Ten aanzien van deze feiten en omstandigheden doelen [appellanten] op informatie die [appellante sub 1] voor het eerst heeft gekregen in een gesprek op 16 februari 2012 met de curatoren van [G.]. Die informatie hield onder meer het volgende in. [G.] en [geïntimeerde sub 1] sr. zijn in 2007 overeengekomen dat de aandelen Cyclomedia aan de kinderen [geïntimeerde sub 1] zouden worden overgedragen tot zekerheid van de terugbetaling van de schuld van [G.] aan [geïntimeerde sub 1] sr. De kinderen [geïntimeerde sub 1] hebben uitsluitend de juridische eigendom verworven. De economische eigendom is bij [G.] Holding gebleven. [geïntimeerde sub 1] sr. is met de kinderen [geïntimeerde sub 1] in 2007 overeengekomen dat hij op elk gewenst moment de kinderen [geïntimeerde sub 1] kon verplichten de aandelen aan hem over te dragen. [G.] heeft de koopprijs van de aandelen ad € 200.000,00, met rente, aan [geïntimeerde sub 1] sr. (door)betaald ter aflossing van zijn schuld. [geïntimeerde sub 1] heeft als “bonus” voor het aftroggelen van de handtekening van [appellante sub 1] € 1.500.000,00 op zijn vordering op [G.] in mindering gebracht. De betaling door [appellante sub 1] van de koopprijs van € 10.000.000,00 voor de aandelen aan de kinderen [geïntimeerde sub 1] zou dienen ter aflossing van de schuld van [G.] aan [geïntimeerde sub 1] sr. Daarbij komt dat NIBC kort na de totstandkoming van de koopovereenkomst cumulatief preferente aandelen in Cyclomedia zou krijgen tegen betaling van € 10.000.000,00, waaraan dusdanige rechten waren verbonden dat de gewone aandelen waarop de koopovereenkomst zag veel minder tot niets waard zouden worden.
Verder is volgens [appellanten] nog het volgende van belang. Het dreigement waardoor [appellante sub 1] overstag ging, was dat zij bij weigering om de koopovereen-komst te tekenen volgens [G.] op haar geweten zou hebben dat er 200 gezinnen in de problemen zouden komen als de 200 werknemers van Cyclomedia op straat zouden komen te staan als gevolg van het niet doorgaan van de financiering door NIBC, terwijl die echter in zijn geheel werd gebruikt om [G.] af te lossen. Bovendien was [appellante sub 1] onkundig van het zekerheidskarakter van de overdracht van de aandelen Cyclomedia aan de kinderen [geïntimeerde sub 1] door [G.] Holding. Indien zij een en/of ander had geweten, dan was zij de koopovereenkomst niet aangegaan. Zij was met [G.] op huwelijkse voorwaarden gehuwd en ging nooit persoonlijke verplichtingen aan in verband met de zaken van haar man, aldus [appellanten]

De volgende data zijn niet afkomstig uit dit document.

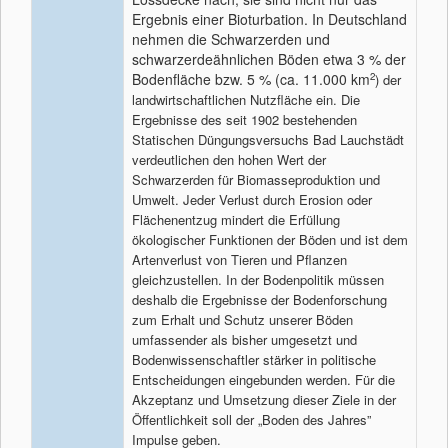
Ergebnis einer Bioturbation. In Deutschland
nehmen die Schwarzerden und
schwarzerdeähnlichen Böden etwa 3 % der
Bodenfläche bzw. 5 % (ca. 11.000 km
2
) der
landwirtschaftlichen Nutzfläche ein. Die
Ergebnisse des seit 1902 bestehenden
Statischen Düngungsversuchs Bad Lauchstädt
verdeutlichen den hohen Wert der
Schwarzerden für Biomasseproduktion und
Umwelt. Jeder Verlust durch Erosion oder
Flächenentzug mindert die Erfüllung
ökologischer Funktionen der Böden und ist dem
Artenverlust von Tieren und Pflanzen
gleichzustellen. In der Bodenpolitik müssen
deshalb die Ergebnisse der Bodenforschung
zum Erhalt und Schutz unserer Böden
umfassender als bisher umgesetzt und
Bodenwissenschaftler stärker in politische
Entscheidungen eingebunden werden. Für die
Akzeptanz und Umsetzung dieser Ziele in der
Öffentlichkeit soll der „Boden des Jahres”
Impulse geben.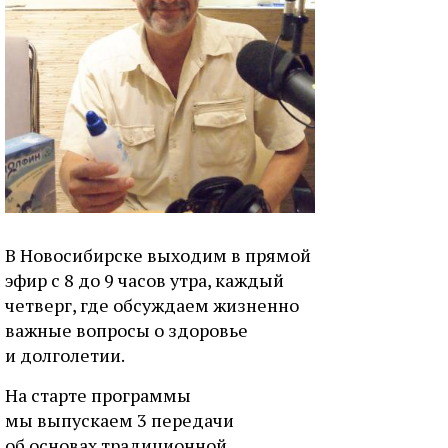
В Новосибирске выходим в прямой
эфир с 8 до 9 часов утра, каждый
четверг, где обсуждаем жизненно
важные вопросы о здоровье
и долголетии.
На старте программы
мы выпускаем 3 передачи
об основах традиционной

3.5. [geïntimeerden] beroepen zich er op dat [appellante sub 1] zich bij het bestaan van de vordering op grond van het kort geding vonnis heeft neergelegd en die vordering ook heeft erkend, zoals volgt uit de briefovereenkomst (3.1.17), de overeenkomst van
6 februari 2012 (3.1.18) en de akten van verpanding en hypotheek (3.1.15).
Indien en voor zover [geïntimeerden]hiermee betogen dat de vorderingen in de bodemprocedure op grond waarvan de onderhavige beslagen zijn gelegd stranden, reeds omdat genoemde overeenkomsten en akten als vaststellingsovereenkomsten moeten worden beschouwd, gaat dit betoog naar het oordeel van het hof niet op. Een vaststellingsovereenkomst kan namelijk vernietigd worden wegens dwaling of enig ander wilsgebrek. Anders dan [geïntimeerden] betogen, ziet het door [appellanten] gestelde wilsgebrek op hetgeen partijen zeker en onbetwist aan de vermeende vaststellingsovereenkomsten ten grondslag hebben gelegd, namelijk de koopovereenkomst. In een dergelijk geval is een beroep op een wilsgebrek mogelijk wel gerechtvaardigd (HR 26 september 2008, NJ 2008, 521).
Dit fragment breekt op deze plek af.